[Start of Attachment]

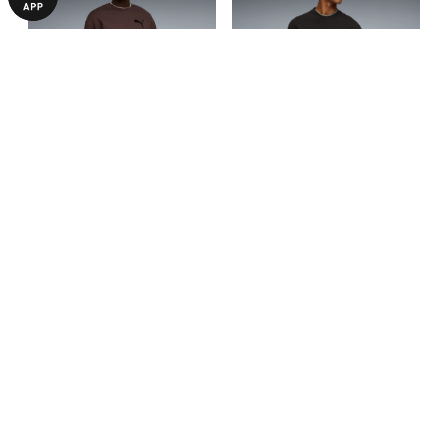
Світшот Essentials Elevated
Світшот KING Sportstyle
Cat Logo Relaxed Sweatshirt
Sweatshirt Men
2590,00 ₴
2940,00 ₴
3690,00 ₴
5890,00 ₴
Men
БІЛЬШЕ З ЦІЄЇ КОЛЕКЦІЇ
-30%
-29%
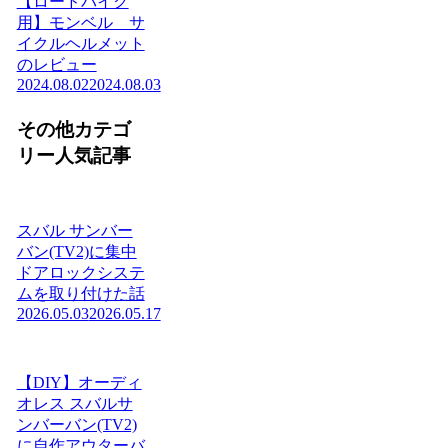
【ロードバイク
用】モンベル サ
イクルヘルメット
のレビュー
2024.08.02
2024.08.03
その他カテゴ
リー人気記事
スバル サンバー
バン(TV2)に集中
ドアロックシステ
ムを取り付けた話
2026.05.03
2026.05.17
【DIY】オーディ
オレス スバルサ
ンバーバン(TV2)
に自作アウターバ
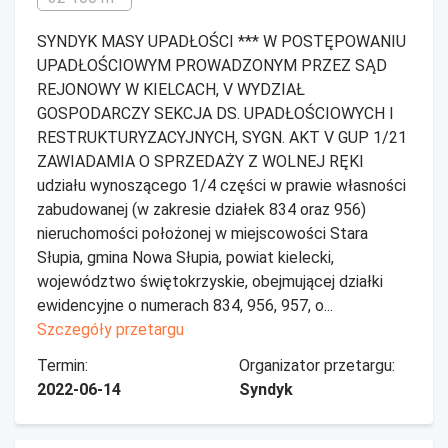
SYNDYK MASY UPADŁOŚCI *** W POSTĘPOWANIU
UPADŁOŚCIOWYM PROWADZONYM PRZEZ SĄD
REJONOWY W KIELCACH, V WYDZIAŁ
GOSPODARCZY SEKCJA DS. UPADŁOŚCIOWYCH I
RESTRUKTURYZACYJNYCH, SYGN. AKT V GUP 1/21
ZAWIADAMIA O SPRZEDAŻY Z WOLNEJ RĘKI
udziału wynoszącego 1/4 części w prawie własności
zabudowanej (w zakresie działek 834 oraz 956)
nieruchomości położonej w miejscowości Stara
Słupia, gmina Nowa Słupia, powiat kielecki,
województwo świętokrzyskie, obejmującej działki
ewidencyjne o numerach 834, 956, 957, o...
Szczegóły przetargu
Termin:
Organizator przetargu:
2022-06-14
Syndyk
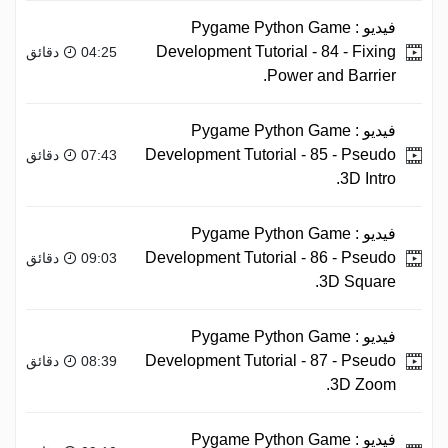
فيديو :
Pygame Python Game
Development Tutorial - 84 - Fixing
04:25 دقائق
Power and Barrier.
فيديو :
Pygame Python Game
Development Tutorial - 85 - Pseudo
07:43 دقائق
3D Intro.
فيديو :
Pygame Python Game
Development Tutorial - 86 - Pseudo
09:03 دقائق
3D Square.
فيديو :
Pygame Python Game
Development Tutorial - 87 - Pseudo
08:39 دقائق
3D Zoom.
فيديو :
Pygame Python Game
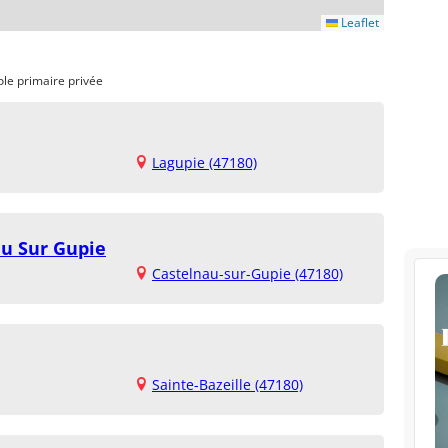
Leaflet
ole primaire privée
Lagupie (47180)
au Sur Gupie
Castelnau-sur-Gupie (47180)
Sainte-Bazeille (47180)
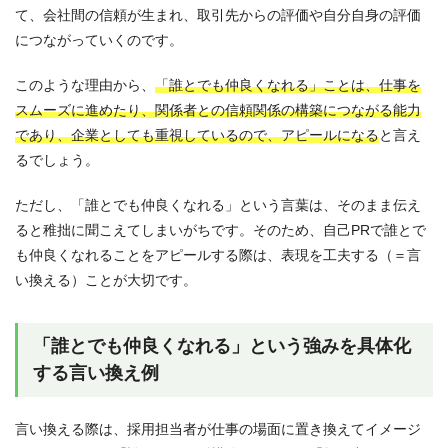
て、会社間の信頼が生まれ、取引先からの評価や自分自身の評価
につながっていくのです。
このような理由から、
「誰とでも仲良くなれる」ことは、仕事を
スムーズに進めたり、関係者との信頼関係の構築につながる能力
であり、企業としても重視しているので、アピールになる
と言え
るでしょう。
ただし、「誰とでも仲良くなれる」という言葉は、そのまま伝え
ると稚拙に聞こえてしまいがちです。そのため、自己PRで誰とで
も仲良くなれることをアピールする際は、表現を工夫する（＝言
い換える）ことが大切です。
「誰とでも仲良くなれる」という強みを具体化
する言い換え例
言い換える際は、採用担当者が仕事の場面に置き換えてイメージ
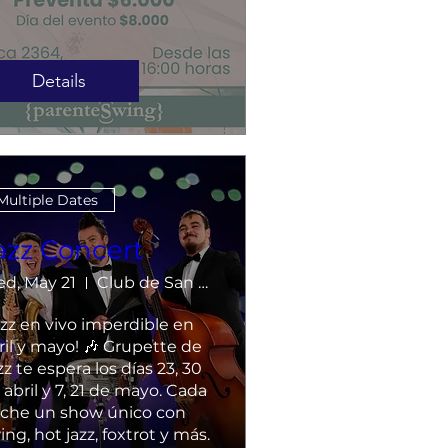
Details
Multiple Dates
azz Concert
d, May 21
Club de San Miguel
azz en vivo imperdible en 
ril y mayo! 🎶 Grupette de 
zz te espera los días 23, 30 
 abril y 7, 21 de mayo. Cada 
che un show único con 
ing, hot jazz, foxtrot y más. 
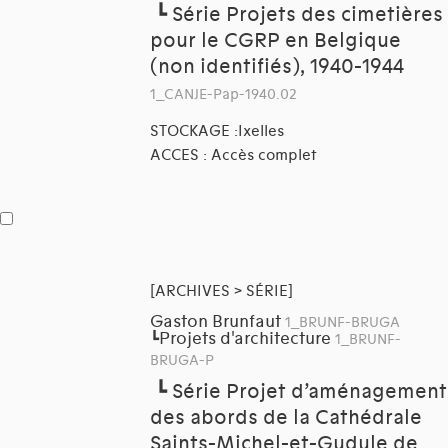
┗
Série Projets des cimetières
pour le CGRP en Belgique
(non identifiés), 1940-1944
1_CANJE-Pap-1940.02
STOCKAGE :Ixelles
ACCES : Accès complet
[ARCHIVES > SÉRIE]
Gaston Brunfaut
1_BRUNF-BRUGA
Projets d'architecture
┗
1_BRUNF-
BRUGA-P
┗
Série Projet d’aménagement
des abords de la Cathédrale
Saints-Michel-et-Gudule de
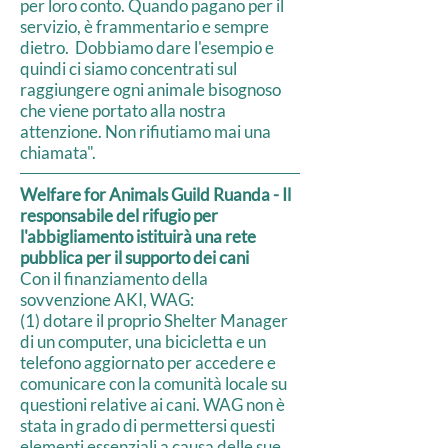
per loro conto. Quando pagano per il
servizio, è frammentario e sempre
dietro. Dobbiamo dare l'esempio e
quindi ci siamo concentrati sul
raggiungere ogni animale bisognoso
che viene portato alla nostra
attenzione. Non rifiutiamo mai una
chiamata".
Welfare for Animals Guild Ruanda - Il
responsabile del rifugio per
l'abbigliamento istituirà una rete
pubblica per il supporto dei cani
Con il finanziamento della
sovvenzione AKI, WAG:
(1) dotare il proprio Shelter Manager
di un computer, una bicicletta e un
telefono aggiornato per accedere e
comunicare con la comunità locale su
questioni relative ai cani. WAG non è
stata in grado di permettersi questi
elementi essenziali a causa delle sue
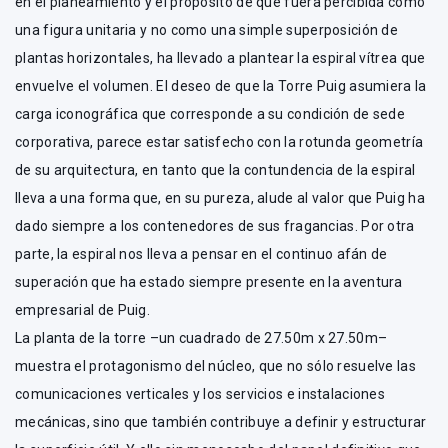
en el planeamiento y el propósito de que fuera percibida como
una figura unitaria y no como una simple superposición de
plantas horizontales, ha llevado a plantear la espiral vítrea que
envuelve el volumen. El deseo de que la Torre Puig asumiera la
carga iconográfica que corresponde a su condición de sede
corporativa, parece estar satisfecho con la rotunda geometría
de su arquitectura, en tanto que la contundencia de la espiral
lleva a una forma que, en su pureza, alude al valor que Puig ha
dado siempre a los contenedores de sus fragancias. Por otra
parte, la espiral nos lleva a pensar en el continuo afán de
superación que ha estado siempre presente en la aventura
empresarial de Puig.
La planta de la torre –un cuadrado de 27.50m x 27.50m–
muestra el protagonismo del núcleo, que no sólo resuelve las
comunicaciones verticales y los servicios e instalaciones
mecánicas, sino que también contribuye a definir y estructurar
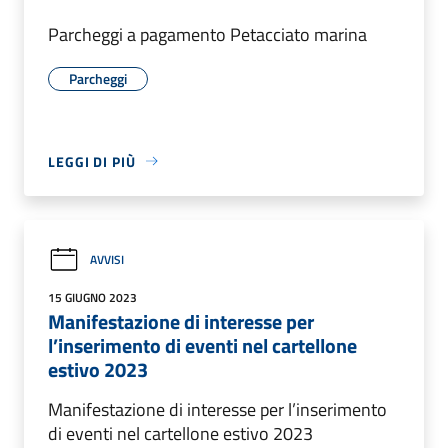
Parcheggi a pagamento Petacciato marina
Parcheggi
LEGGI DI PIÙ
AVVISI
15 GIUGNO 2023
Manifestazione di interesse per
l’inserimento di eventi nel cartellone
estivo 2023
Manifestazione di interesse per l’inserimento
di eventi nel cartellone estivo 2023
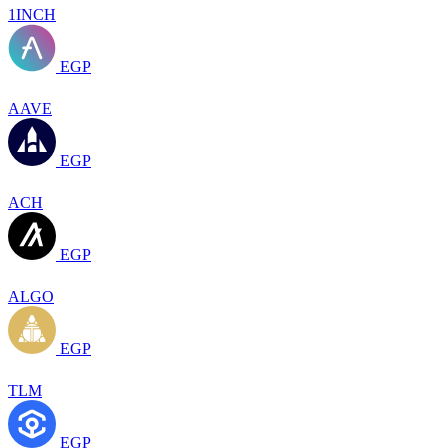
1INCH
EGP
AAVE
EGP
ACH
EGP
ALGO
EGP
TLM
EGP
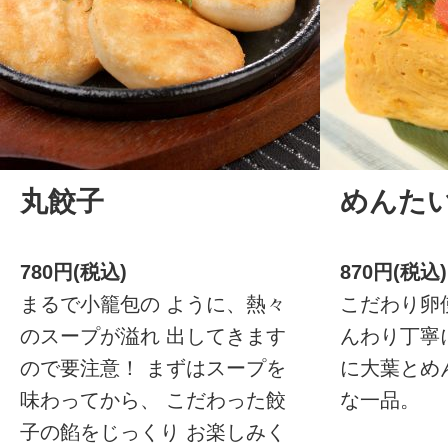
丸餃子
めんた
780円(税込)
870円(税込)
まるで小籠包の ように、熱々
こだわり卵
のスープが溢れ 出してきます
んわり丁寧
ので要注意！ まずはスープを
に大葉とめ
味わってから、 こだわった餃
な一品。
子の餡をじっくり お楽しみく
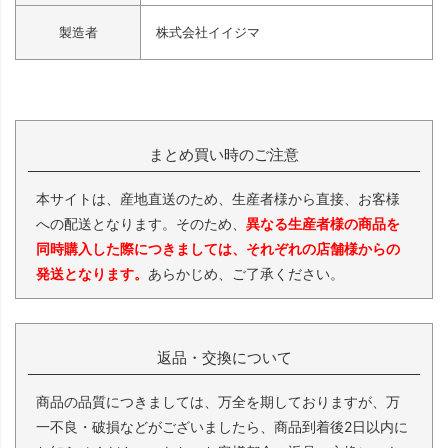
製造者
株式会社イイジマ
まとめ買い時のご注意
本サイトは、産地直送のため、生産者様から直接、お客様
への配送となります。そのため、
異なる生産者様の商品を
同時購入した際につきましては、それぞれの店舗様からの
発送となります。
あらかじめ、ご了承ください。
返品・交換について
商品の品質につきましては、万全を期しておりますが、万
一不良・破損などがございましたら、商品到着後2日以内に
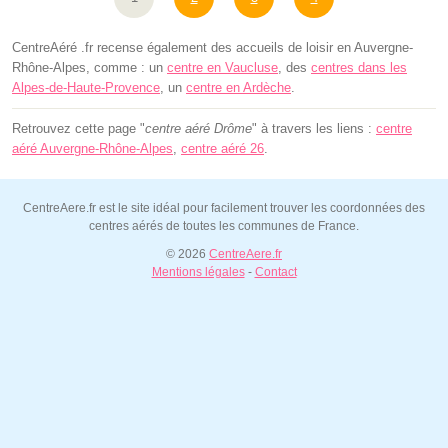
CentreAéré .fr recense également des accueils de loisir en Auvergne-
Rhône-Alpes, comme : un
centre en Vaucluse
, des
centres dans les
Alpes-de-Haute-Provence
, un
centre en Ardèche
.
Retrouvez cette page "
centre aéré Drôme
" à travers les liens :
centre
aéré Auvergne-Rhône-Alpes
,
centre aéré 26
.
CentreAere.fr est le site idéal pour facilement trouver les coordonnées des
centres aérés de toutes les communes de France.
© 2026
CentreAere.fr
Mentions légales
-
Contact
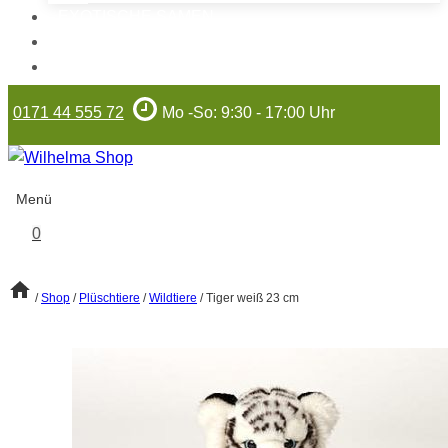
EXOTISCHE SAMEN
WILHELMA-ARTIKEL
GUTSCHEINE
0171 44 555 72
Mo -So: 9:30 - 17:00 Uhr
Menü
0
/
Shop
/
Plüschtiere
/
Wildtiere
/
Tiger weiß 23 cm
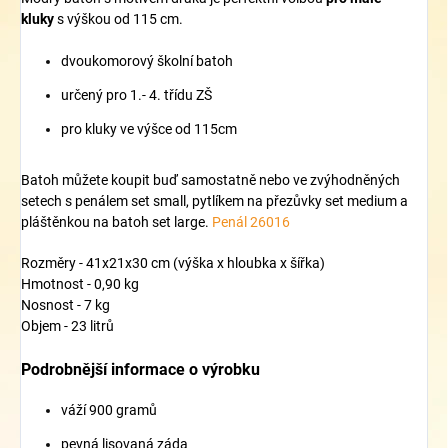
kluky
s výškou od 115 cm.
dvoukomorový školní batoh
určený pro 1.- 4. třídu ZŠ
pro kluky ve výšce od 115cm
Batoh můžete koupit buď samostatně nebo ve zvýhodněných
setech s penálem set small, pytlíkem na přezůvky
set
medium a
pláštěnkou na batoh
set
large.
Penál 26016
Rozměry - 41x21x30 cm (výška x hloubka x šířka)
Hmotnost - 0,90 kg
Nosnost - 7 kg
Objem - 23 litrů
Podrobnější informace o výrobku
váží 900 gramů
pevná lisovaná záda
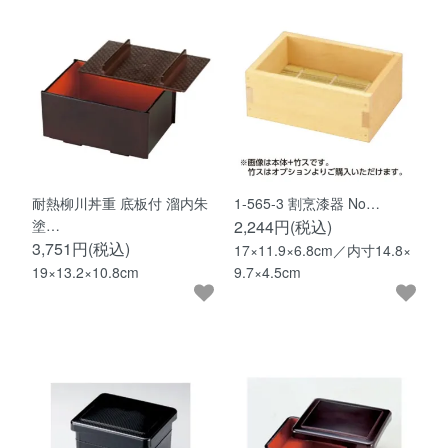
耐熱柳川丼重 底板付 溜内朱
1-565-3 割烹漆器 No…
塗…
2,244円(税込)
3,751円(税込)
17×11.9×6.8cm／内寸14.8×
19×13.2×10.8cm
9.7×4.5cm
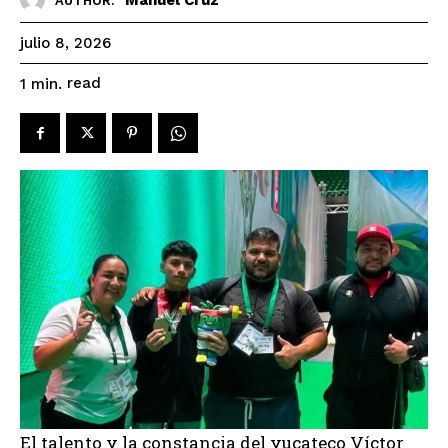
AUTHOR:
julio 8, 2026
read
1
min.
El talento y la constancia del yucateco Víctor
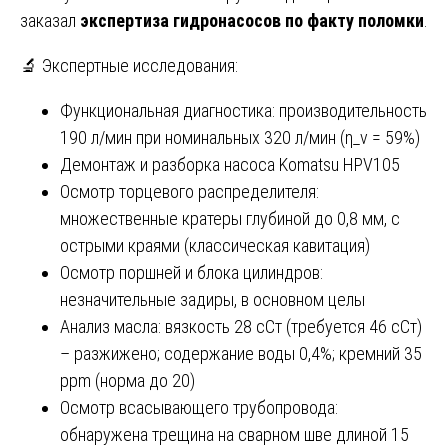
заказал
экспертиза гидронасосов по факту поломки
.
🔬 Экспертные исследования:
Функциональная диагностика: производительность
190 л/мин при номинальных 320 л/мин (η_v = 59%)
Демонтаж и разборка насоса Komatsu HPV105
Осмотр торцевого распределителя:
множественные кратеры глубиной до 0,8 мм, с
острыми краями (классическая кавитация)
Осмотр поршней и блока цилиндров:
незначительные задиры, в основном целы
Анализ масла: вязкость 28 сСт (требуется 46 сСт)
– разжижено; содержание воды 0,4%; кремний 35
ppm (норма до 20)
Осмотр всасывающего трубопровода:
обнаружена трещина на сварном шве длиной 15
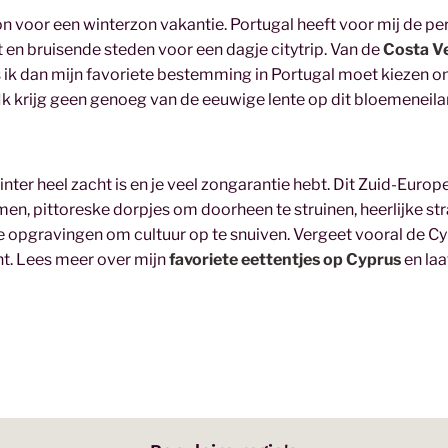
 voor een winterzon vakantie. Portugal heeft voor mij de pe
t en bruisende steden voor een dagje citytrip. Van de
Costa V
Als ik dan mijn favoriete bestemming in Portugal moet kiezen o
k krijg geen genoeg van de eeuwige lente op dit bloemeneila
er heel zacht is en je veel zongarantie hebt. Dit Zuid-Europ
men, pittoreske dorpjes om doorheen te struinen, heerlijke st
e opgravingen om cultuur op te snuiven. Vergeet vooral de Cy
ht. Lees meer over mijn
favoriete eettentjes op Cyprus
en laa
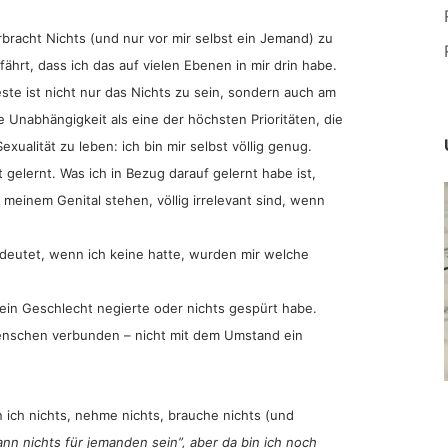
rbracht Nichts (und nur vor mir selbst ein Jemand) zu
fährt, dass ich das auf vielen Ebenen in mir drin habe.
este ist nicht nur das Nichts zu sein, sondern auch am
ie Unabhängigkeit als eine der höchsten Prioritäten, die
exualität zu leben: ich bin mir selbst völlig genug.
t gelernt. Was ich in Bezug darauf gelernt habe ist,
einem Genital stehen, völlig irrelevant sind, wenn
eutet, wenn ich keine hatte, wurden mir welche
mein Geschlecht negierte oder nichts gespürt habe.
enschen verbunden – nicht mit dem Umstand ein
in ich nichts, nehme nichts, brauche nichts (und
nn nichts für jemanden sein”, aber da bin ich noch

[End of Attachment]

Above are some records; copy each line there that contains "そのため".

ると稚拙に聞こえてしまいがちです。そのため、自己PRで誰とで
への配送となります。そのため、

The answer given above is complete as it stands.